Here we have another buried treasure now being unearthed and setting off a small torrent of debate. Richard Osborne, writing in the January 2020 Gramophone at pages 88-89 condemns this disc saying, “ Marshall Pynkosky’s staging of Ricciardo e Zoraide is a complete turkey, one of those old-fashioned amateurish productions in which the players are not so much directed as randomly moved or grouped in tableaux.” He goes on to state that the signing is good, “but sound and image are poorly married in a recording where singers often sound closer than they look.” But other critics have focused on the glorious bel canto singing. For example, Patrick Dillon says in the April 2020 Opera News, page 54, that the music here is “beautifully rendered” and the director and choreographer, “prettied up the opera with storybook sets and costumes, gamboling dancers and a general sunniness that assures us nothing need be taken too seriously.”

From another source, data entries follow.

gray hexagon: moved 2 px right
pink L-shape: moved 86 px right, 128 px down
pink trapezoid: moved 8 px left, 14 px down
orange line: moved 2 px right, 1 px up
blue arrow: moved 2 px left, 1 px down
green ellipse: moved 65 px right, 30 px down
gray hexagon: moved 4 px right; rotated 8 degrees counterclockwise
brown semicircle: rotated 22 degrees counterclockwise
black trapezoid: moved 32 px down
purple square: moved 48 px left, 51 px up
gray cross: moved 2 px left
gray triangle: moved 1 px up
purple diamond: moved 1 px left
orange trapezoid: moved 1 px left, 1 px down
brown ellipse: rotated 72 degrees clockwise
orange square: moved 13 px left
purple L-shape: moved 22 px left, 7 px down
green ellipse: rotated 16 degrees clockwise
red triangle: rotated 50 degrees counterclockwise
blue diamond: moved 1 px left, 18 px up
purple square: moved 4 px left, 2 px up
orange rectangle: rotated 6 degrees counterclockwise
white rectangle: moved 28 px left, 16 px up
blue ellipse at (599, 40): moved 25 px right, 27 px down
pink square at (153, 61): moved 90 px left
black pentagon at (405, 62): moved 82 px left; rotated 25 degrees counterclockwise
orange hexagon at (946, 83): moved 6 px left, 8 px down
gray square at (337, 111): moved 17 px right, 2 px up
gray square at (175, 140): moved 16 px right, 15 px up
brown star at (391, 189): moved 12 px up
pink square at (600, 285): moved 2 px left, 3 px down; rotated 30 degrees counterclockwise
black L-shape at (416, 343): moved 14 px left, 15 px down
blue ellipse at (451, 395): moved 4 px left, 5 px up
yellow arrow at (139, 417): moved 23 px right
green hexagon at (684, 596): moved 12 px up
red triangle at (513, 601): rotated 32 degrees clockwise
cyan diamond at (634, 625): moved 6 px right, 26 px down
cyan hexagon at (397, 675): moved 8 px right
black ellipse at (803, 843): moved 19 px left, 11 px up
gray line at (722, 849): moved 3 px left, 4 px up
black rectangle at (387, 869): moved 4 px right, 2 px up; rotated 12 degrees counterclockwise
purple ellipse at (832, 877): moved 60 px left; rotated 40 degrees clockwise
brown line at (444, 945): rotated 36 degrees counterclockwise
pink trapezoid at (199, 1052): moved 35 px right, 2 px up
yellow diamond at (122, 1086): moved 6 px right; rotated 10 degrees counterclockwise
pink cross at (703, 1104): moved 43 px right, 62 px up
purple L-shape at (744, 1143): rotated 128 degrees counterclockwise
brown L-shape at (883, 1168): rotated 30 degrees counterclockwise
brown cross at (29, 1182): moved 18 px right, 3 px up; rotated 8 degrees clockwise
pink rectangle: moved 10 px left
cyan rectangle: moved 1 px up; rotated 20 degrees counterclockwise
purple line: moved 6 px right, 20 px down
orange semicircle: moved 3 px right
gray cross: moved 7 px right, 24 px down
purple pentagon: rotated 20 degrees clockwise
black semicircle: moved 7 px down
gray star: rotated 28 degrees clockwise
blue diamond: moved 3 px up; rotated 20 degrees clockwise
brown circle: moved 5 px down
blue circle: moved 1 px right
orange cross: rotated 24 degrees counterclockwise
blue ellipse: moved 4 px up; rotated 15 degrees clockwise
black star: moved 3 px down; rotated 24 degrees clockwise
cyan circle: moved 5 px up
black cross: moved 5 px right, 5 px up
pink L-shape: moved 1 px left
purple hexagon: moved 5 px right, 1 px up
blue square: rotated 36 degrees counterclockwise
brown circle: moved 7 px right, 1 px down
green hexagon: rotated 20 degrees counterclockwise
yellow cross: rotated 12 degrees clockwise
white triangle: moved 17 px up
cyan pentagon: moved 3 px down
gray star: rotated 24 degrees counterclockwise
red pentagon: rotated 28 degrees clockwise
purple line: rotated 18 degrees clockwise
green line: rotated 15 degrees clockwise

Our own Wonk Lewis sums up the furor as follows: “The singing was incredibly difficult and perfectly executed, but I rolled my eyes at so many occasions. The production (and the story) was . . . high schoolish.” This is the only authorized video ever made of Ricciardo e Zoraide. For one who is thirsty, it appears the glass half-full should be more than welcome.